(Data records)
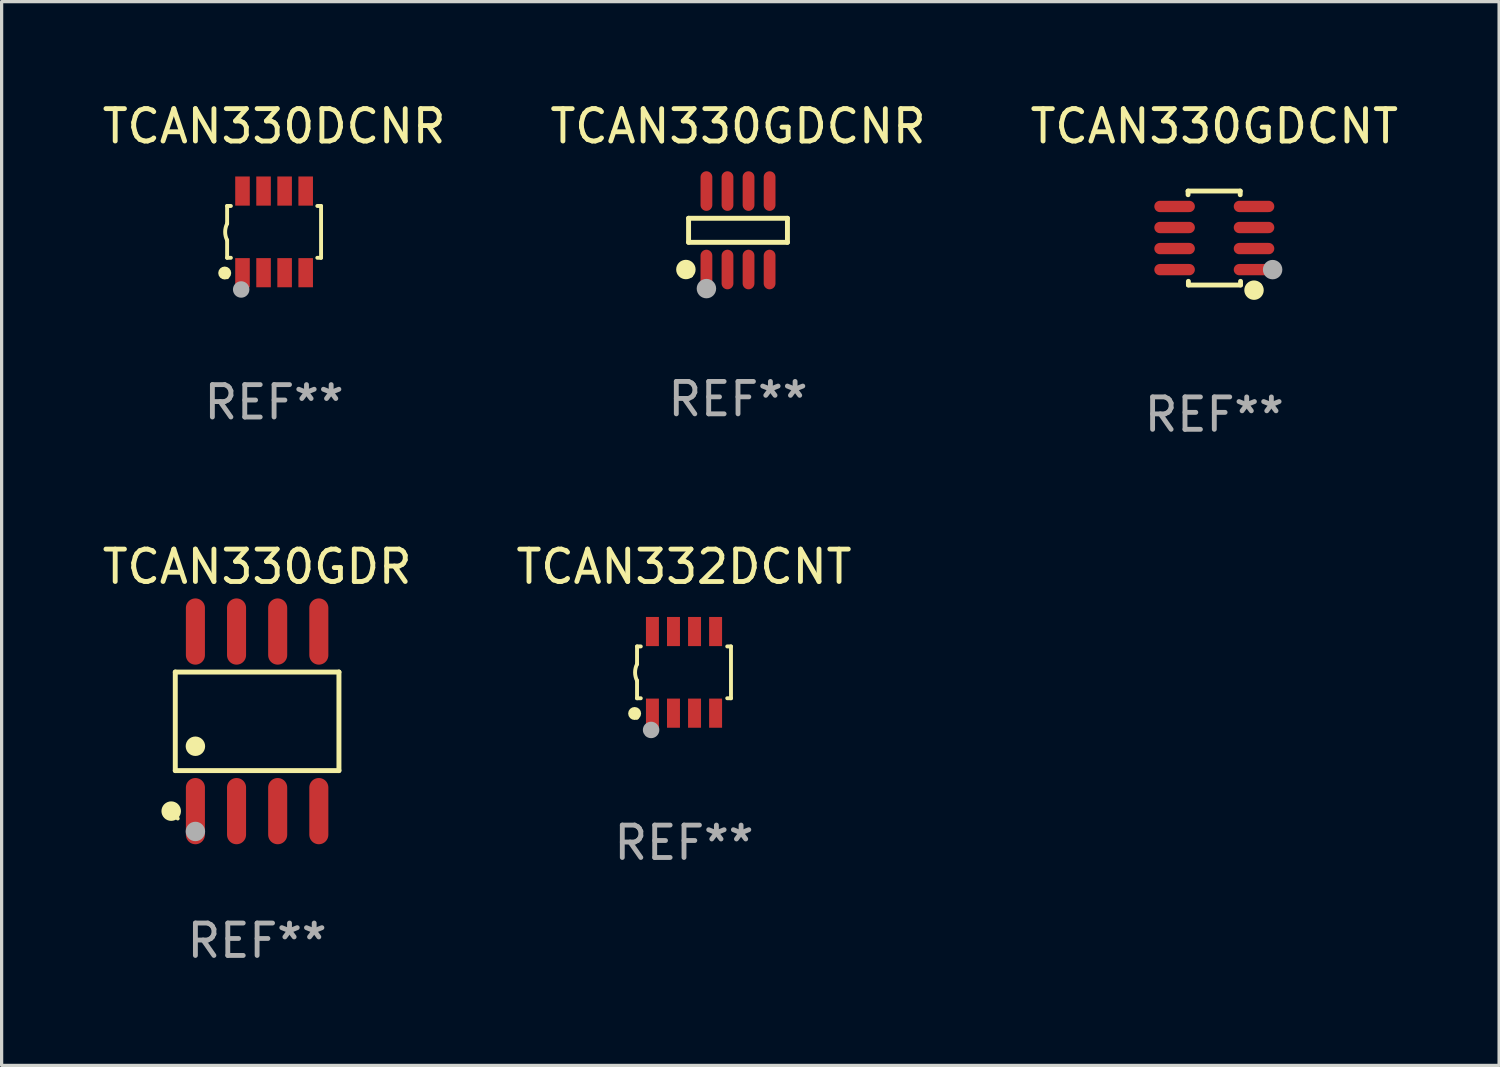
<source format=kicad_pcb>
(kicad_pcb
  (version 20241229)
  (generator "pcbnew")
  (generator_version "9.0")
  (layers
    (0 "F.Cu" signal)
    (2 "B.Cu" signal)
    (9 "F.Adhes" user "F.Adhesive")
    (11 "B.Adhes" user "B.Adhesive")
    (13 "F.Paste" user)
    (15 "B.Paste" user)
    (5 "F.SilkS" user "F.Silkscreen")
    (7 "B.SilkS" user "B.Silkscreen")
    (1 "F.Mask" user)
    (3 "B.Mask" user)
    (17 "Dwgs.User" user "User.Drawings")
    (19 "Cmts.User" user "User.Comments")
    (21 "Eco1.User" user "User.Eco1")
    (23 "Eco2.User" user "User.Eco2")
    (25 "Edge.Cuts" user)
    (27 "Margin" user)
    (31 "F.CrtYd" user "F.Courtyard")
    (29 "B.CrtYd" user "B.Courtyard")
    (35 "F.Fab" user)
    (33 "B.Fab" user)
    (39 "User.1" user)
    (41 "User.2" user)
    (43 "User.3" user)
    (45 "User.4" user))
  (footprint "TCAN330GDCNR"
    (layer "F.Cu")
    (at 19.732 4.059)
    (property "Reference" "TCAN330GDCNR" (at 0 -3.211 0) (layer "F.SilkS") (effects (font (size 1 1) (thickness 0.15))))
    (attr through_hole)
    (fp_line (start -1.526 -0.371) (end 1.526 -0.371) (stroke (width 0.152) (type solid)) (layer "F.SilkS"))
    (fp_line (start -1.526 0.371) (end -1.526 -0.371) (stroke (width 0.152) (type solid)) (layer "F.SilkS"))
    (fp_line (start 1.526 -0.371) (end 1.526 0.371) (stroke (width 0.152) (type solid)) (layer "F.SilkS"))
    (fp_line (start 1.526 0.371) (end -1.526 0.371) (stroke (width 0.152) (type solid)) (layer "F.SilkS"))
    (fp_circle (center -1.609 1.211) (end -1.459 1.211) (stroke (width 0.3) (type solid)) (fill no) (layer "F.SilkS"))
    (fp_circle (center -1.45 1.4) (end -1.42 1.4) (stroke (width 0.06) (type solid)) (fill no) (layer "F.SilkS"))
    (fp_circle (center -0.975 1.8) (end -0.825 1.8) (stroke (width 0.3) (type solid)) (fill no) (layer "F.Fab"))
    (fp_text user "REF**" (at 0 5.211 0) (layer "F.Fab") (effects (font (size 1 1) (thickness 0.15))))
    (pad "1" smd oval (at -0.975 1.211) (size 0.364 1.222) (layers "F.Cu" "F.Mask" "F.Paste"))
    (pad "2" smd oval (at -0.325 1.211) (size 0.364 1.222) (layers "F.Cu" "F.Mask" "F.Paste"))
    (pad "3" smd oval (at 0.325 1.211) (size 0.364 1.222) (layers "F.Cu" "F.Mask" "F.Paste"))
    (pad "4" smd oval (at 0.975 1.211) (size 0.364 1.222) (layers "F.Cu" "F.Mask" "F.Paste"))
    (pad "5" smd oval (at 0.975 -1.211) (size 0.364 1.222) (layers "F.Cu" "F.Mask" "F.Paste"))
    (pad "6" smd oval (at 0.325 -1.211) (size 0.364 1.222) (layers "F.Cu" "F.Mask" "F.Paste"))
    (pad "7" smd oval (at -0.325 -1.211) (size 0.364 1.222) (layers "F.Cu" "F.Mask" "F.Paste"))
    (pad "8" smd oval (at -0.975 -1.211) (size 0.364 1.222) (layers "F.Cu" "F.Mask" "F.Paste")))
  (footprint "TCAN332DCNT"
    (layer "F.Cu")
    (at 18.065 17.705)
    (property "Reference" "TCAN332DCNT" (at 0 -3.26 0) (layer "F.SilkS") (effects (font (size 1 1) (thickness 0.15))))
    (attr through_hole)
    (fp_line (start -1.45 -0.8) (end -1.45 -0.254) (stroke (width 0.12) (type solid)) (layer "F.SilkS"))
    (fp_line (start -1.45 -0.8) (end -1.334 -0.8) (stroke (width 0.12) (type solid)) (layer "F.SilkS"))
    (fp_line (start -1.45 0.8) (end -1.45 0.254) (stroke (width 0.12) (type solid)) (layer "F.SilkS"))
    (fp_line (start -1.45 0.8) (end -1.334 0.8) (stroke (width 0.12) (type solid)) (layer "F.SilkS"))
    (fp_line (start 1.334 -0.8) (end 1.45 -0.8) (stroke (width 0.12) (type solid)) (layer "F.SilkS"))
    (fp_line (start 1.334 0.8) (end 1.45 0.8) (stroke (width 0.12) (type solid)) (layer "F.SilkS"))
    (fp_line (start 1.45 0.8) (end 1.45 -0.8) (stroke (width 0.12) (type solid)) (layer "F.SilkS"))
    (fp_arc (start -1.45075 0.255144) (mid -1.510605 0.000434) (end -1.450013 -0.254102) (stroke (width 0.11999) (type solid)) (layer "F.SilkS"))
    (fp_circle (center -1.524 1.27) (end -1.424 1.27) (stroke (width 0.2) (type solid)) (fill no) (layer "F.SilkS"))
    (fp_circle (center -1.45 1.4) (end -1.42 1.4) (stroke (width 0.06) (type solid)) (fill no) (layer "F.SilkS"))
    (fp_circle (center -1.016 1.778) (end -0.889 1.778) (stroke (width 0.254) (type solid)) (fill no) (layer "F.Fab"))
    (fp_text user "REF**" (at 0 5.26 0) (layer "F.Fab") (effects (font (size 1 1) (thickness 0.15))))
    (pad "1" smd rect (at -0.975 1.26) (size 0.4 0.9) (layers "F.Cu" "F.Mask" "F.Paste"))
    (pad "2" smd rect (at -0.325 1.26) (size 0.4 0.9) (layers "F.Cu" "F.Mask" "F.Paste"))
    (pad "3" smd rect (at 0.325 1.26) (size 0.4 0.9) (layers "F.Cu" "F.Mask" "F.Paste"))
    (pad "4" smd rect (at 0.975 1.26) (size 0.4 0.9) (layers "F.Cu" "F.Mask" "F.Paste"))
    (pad "5" smd rect (at 0.975 -1.26) (size 0.4 0.9) (layers "F.Cu" "F.Mask" "F.Paste"))
    (pad "6" smd rect (at 0.325 -1.26) (size 0.4 0.9) (layers "F.Cu" "F.Mask" "F.Paste"))
    (pad "7" smd rect (at -0.325 -1.26) (size 0.4 0.9) (layers "F.Cu" "F.Mask" "F.Paste"))
    (pad "8" smd rect (at -0.975 -1.26) (size 0.4 0.9) (layers "F.Cu" "F.Mask" "F.Paste")))
  (footprint "TCAN330GDCNT"
    (layer "F.Cu")
    (at 34.435 4.298)
    (property "Reference" "TCAN330GDCNT" (at 0 -3.45 0) (layer "F.SilkS") (effects (font (size 1 1) (thickness 0.15))))
    (attr through_hole)
    (fp_line (start -0.81 -1.45) (end 0.8 -1.45) (stroke (width 0.15) (type solid)) (layer "F.SilkS"))
    (fp_line (start -0.81 -1.336) (end -0.81 -1.45) (stroke (width 0.15) (type solid)) (layer "F.SilkS"))
    (fp_line (start -0.8 1.45) (end -0.8 1.336) (stroke (width 0.15) (type solid)) (layer "F.SilkS"))
    (fp_line (start 0.8 -1.45) (end 0.8 -1.336) (stroke (width 0.15) (type solid)) (layer "F.SilkS"))
    (fp_line (start 0.81 1.336) (end 0.81 1.45) (stroke (width 0.15) (type solid)) (layer "F.SilkS"))
    (fp_line (start 0.81 1.45) (end -0.8 1.45) (stroke (width 0.15) (type solid)) (layer "F.SilkS"))
    (fp_circle (center 1.226 1.609) (end 1.376 1.609) (stroke (width 0.3) (type solid)) (fill no) (layer "F.SilkS"))
    (fp_circle (center 1.4 1.45) (end 1.43 1.45) (stroke (width 0.06) (type solid)) (fill no) (layer "F.SilkS"))
    (fp_circle (center 1.8 0.975) (end 1.95 0.975) (stroke (width 0.3) (type solid)) (fill no) (layer "F.Fab"))
    (fp_text user "REF**" (at 0 5.45 0) (layer "F.Fab") (effects (font (size 1 1) (thickness 0.15))))
    (pad "1" smd oval (at 1.226 0.975) (size 1.252 0.35) (layers "F.Cu" "F.Mask" "F.Paste"))
    (pad "2" smd oval (at 1.226 0.325) (size 1.252 0.35) (layers "F.Cu" "F.Mask" "F.Paste"))
    (pad "3" smd oval (at 1.226 -0.325) (size 1.252 0.35) (layers "F.Cu" "F.Mask" "F.Paste"))
    (pad "4" smd oval (at 1.226 -0.975) (size 1.252 0.35) (layers "F.Cu" "F.Mask" "F.Paste"))
    (pad "5" smd oval (at -1.226 -0.975) (size 1.252 0.35) (layers "F.Cu" "F.Mask" "F.Paste"))
    (pad "6" smd oval (at -1.226 -0.325) (size 1.252 0.35) (layers "F.Cu" "F.Mask" "F.Paste"))
    (pad "7" smd oval (at -1.226 0.325) (size 1.252 0.35) (layers "F.Cu" "F.Mask" "F.Paste"))
    (pad "8" smd oval (at -1.226 0.975) (size 1.252 0.35) (layers "F.Cu" "F.Mask" "F.Paste")))
  (footprint "TCAN330DCNR"
    (layer "F.Cu")
    (at 5.411 4.108)
    (property "Reference" "TCAN330DCNR" (at 0 -3.26 0) (layer "F.SilkS") (effects (font (size 1 1) (thickness 0.15))))
    (attr through_hole)
    (fp_line (start -1.45 -0.8) (end -1.45 -0.254) (stroke (width 0.12) (type solid)) (layer "F.SilkS"))
    (fp_line (start -1.45 -0.8) (end -1.334 -0.8) (stroke (width 0.12) (type solid)) (layer "F.SilkS"))
    (fp_line (start -1.45 0.8) (end -1.45 0.254) (stroke (width 0.12) (type solid)) (layer "F.SilkS"))
    (fp_line (start -1.45 0.8) (end -1.334 0.8) (stroke (width 0.12) (type solid)) (layer "F.SilkS"))
    (fp_line (start 1.334 -0.8) (end 1.45 -0.8) (stroke (width 0.12) (type solid)) (layer "F.SilkS"))
    (fp_line (start 1.334 0.8) (end 1.45 0.8) (stroke (width 0.12) (type solid)) (layer "F.SilkS"))
    (fp_line (start 1.45 0.8) (end 1.45 -0.8) (stroke (width 0.12) (type solid)) (layer "F.SilkS"))
    (fp_arc (start -1.45075 0.255144) (mid -1.510605 0.000434) (end -1.450013 -0.254102) (stroke (width 0.11999) (type solid)) (layer "F.SilkS"))
    (fp_circle (center -1.524 1.27) (end -1.424 1.27) (stroke (width 0.2) (type solid)) (fill no) (layer "F.SilkS"))
    (fp_circle (center -1.45 1.4) (end -1.42 1.4) (stroke (width 0.06) (type solid)) (fill no) (layer "F.SilkS"))
    (fp_circle (center -1.016 1.778) (end -0.889 1.778) (stroke (width 0.254) (type solid)) (fill no) (layer "F.Fab"))
    (fp_text user "REF**" (at 0 5.26 0) (layer "F.Fab") (effects (font (size 1 1) (thickness 0.15))))
    (pad "1" smd rect (at -0.975 1.26) (size 0.45 0.9) (layers "F.Cu" "F.Mask" "F.Paste"))
    (pad "2" smd rect (at -0.325 1.26) (size 0.45 0.9) (layers "F.Cu" "F.Mask" "F.Paste"))
    (pad "3" smd rect (at 0.325 1.26) (size 0.45 0.9) (layers "F.Cu" "F.Mask" "F.Paste"))
    (pad "4" smd rect (at 0.975 1.26) (size 0.45 0.9) (layers "F.Cu" "F.Mask" "F.Paste"))
    (pad "5" smd rect (at 0.975 -1.26) (size 0.45 0.9) (layers "F.Cu" "F.Mask" "F.Paste"))
    (pad "6" smd rect (at 0.325 -1.26) (size 0.45 0.9) (layers "F.Cu" "F.Mask" "F.Paste"))
    (pad "7" smd rect (at -0.325 -1.26) (size 0.45 0.9) (layers "F.Cu" "F.Mask" "F.Paste"))
    (pad "8" smd rect (at -0.975 -1.26) (size 0.45 0.9) (layers "F.Cu" "F.Mask" "F.Paste")))
  (footprint "TCAN330GDR"
    (layer "F.Cu")
    (at 4.887 19.217)
    (property "Reference" "TCAN330GDR" (at 0 -4.772 0) (layer "F.SilkS") (effects (font (size 1 1) (thickness 0.15))))
    (attr through_hole)
    (fp_line (start -2.526 -1.521) (end 2.526 -1.521) (stroke (width 0.152) (type solid)) (layer "F.SilkS"))
    (fp_line (start -2.526 1.521) (end -2.526 -1.521) (stroke (width 0.152) (type solid)) (layer "F.SilkS"))
    (fp_line (start 2.526 -1.521) (end 2.526 1.521) (stroke (width 0.152) (type solid)) (layer "F.SilkS"))
    (fp_line (start 2.526 1.521) (end -2.526 1.521) (stroke (width 0.152) (type solid)) (layer "F.SilkS"))
    (fp_circle (center -2.652 2.772) (end -2.501 2.772) (stroke (width 0.3) (type solid)) (fill no) (layer "F.SilkS"))
    (fp_circle (center -2.45 3) (end -2.42 3) (stroke (width 0.06) (type solid)) (fill no) (layer "F.SilkS"))
    (fp_circle (center -1.905 0.769) (end -1.755 0.769) (stroke (width 0.3) (type solid)) (fill no) (layer "F.SilkS"))
    (fp_circle (center -1.905 3.4) (end -1.755 3.4) (stroke (width 0.3) (type solid)) (fill no) (layer "F.Fab"))
    (fp_text user "REF**" (at 0 6.772 0) (layer "F.Fab") (effects (font (size 1 1) (thickness 0.15))))
    (pad "1" smd oval (at -1.905 2.772) (size 0.588 2.045) (layers "F.Cu" "F.Mask" "F.Paste"))
    (pad "2" smd oval (at -0.635 2.772) (size 0.588 2.045) (layers "F.Cu" "F.Mask" "F.Paste"))
    (pad "3" smd oval (at 0.635 2.772) (size 0.588 2.045) (layers "F.Cu" "F.Mask" "F.Paste"))
    (pad "4" smd oval (at 1.905 2.772) (size 0.588 2.045) (layers "F.Cu" "F.Mask" "F.Paste"))
    (pad "5" smd oval (at 1.905 -2.772) (size 0.588 2.045) (layers "F.Cu" "F.Mask" "F.Paste"))
    (pad "6" smd oval (at 0.635 -2.772) (size 0.588 2.045) (layers "F.Cu" "F.Mask" "F.Paste"))
    (pad "7" smd oval (at -0.635 -2.772) (size 0.588 2.045) (layers "F.Cu" "F.Mask" "F.Paste"))
    (pad "8" smd oval (at -1.905 -2.772) (size 0.588 2.045) (layers "F.Cu" "F.Mask" "F.Paste")))
  (gr_rect
    (start -3 -3)
    (end 43.226 29.838)
    (stroke (width 0.1) (type default))
    (fill no)
    (layer "Edge.Cuts")))
</source>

§ What to do
From the records above, repeat exactly the lines from the one with "(at 0.975 1.211)" through the one with "(at 0.975 -1.211)", both included.

§ Result for this task
    (pad "4" smd oval (at 0.975 1.211) (size 0.364 1.222) (layers "F.Cu" "F.Mask" "F.Paste"))
    (pad "5" smd oval (at 0.975 -1.211) (size 0.364 1.222) (layers "F.Cu" "F.Mask" "F.Paste"))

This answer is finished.